Fennec Pharmaceuticals originally submitted a new drug application (NDA) for sodium thiosulfate and received a priority review designation from the FDA in April 2020.3 However, the FDA issued a complete response letter (CRL) to the company in August 2020 following a pre-approval inspection of the manufacturing facility for sodium thiosulfate revealed deficiencies that resulted in a Form 483, detailing conditions or practices that needed to be addressed before the agent could receive approval.4
Fennec resubmitted the NDA in May 2021.5 However, in November 2021, the FDA issued a second CRL to the company after identifying further manufacturing deficiencies.6 In April 2022, the FDA accepted the NDA resubmission for filing prior to the September 2022 approval.7
In the SIOPEL 6 trial, 39% of patients with standard-risk hepatoblastoma who received sodium thiosulfate with cisplatin experienced hearing loss, compared with 68% for patients given cisplatin alone (unadjusted relative risk, 0.58; 95% CI, 0.40-0.83).8
The trial randomly assigned patients 1:1 to receive cisplatin-based chemotherapy with (n = 61) or without (n = 53) sodium thiosulfate. The agent was administered intravenously over 15 minutes 6 hours following each cisplatin infusion.

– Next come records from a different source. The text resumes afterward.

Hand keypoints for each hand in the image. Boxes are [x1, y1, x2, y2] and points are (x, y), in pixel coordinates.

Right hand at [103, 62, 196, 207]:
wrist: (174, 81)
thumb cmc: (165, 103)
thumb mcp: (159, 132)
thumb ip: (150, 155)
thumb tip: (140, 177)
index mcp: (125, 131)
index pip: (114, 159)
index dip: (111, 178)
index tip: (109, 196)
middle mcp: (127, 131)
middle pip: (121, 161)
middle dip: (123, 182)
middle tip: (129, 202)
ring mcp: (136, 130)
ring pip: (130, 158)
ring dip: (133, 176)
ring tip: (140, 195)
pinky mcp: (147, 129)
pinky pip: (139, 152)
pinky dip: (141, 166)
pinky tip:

In COG ACCL0431, incidence of hearing loss was lower in the sodium thiosulfate/cisplatin arm vs the cisplatin-alone arm, at 44% and 58%, respectively (unadjusted relative risk, 0.75; 95% CI, 0.48-1.18) among 125 patients between the ages of 1 and 18 years of age.
Patients in this trial were also randomly assigned 1:1 to receive cisplatin with or without sodium thiosulfate, and sodium thiosulfate was administered 6 hours after each infusion of cisplatin.
Regarding safety, the most common toxicities reported in the 2 trials included vomiting, nausea, decreased hemoglobin, hypernatremia, and hypokalemia.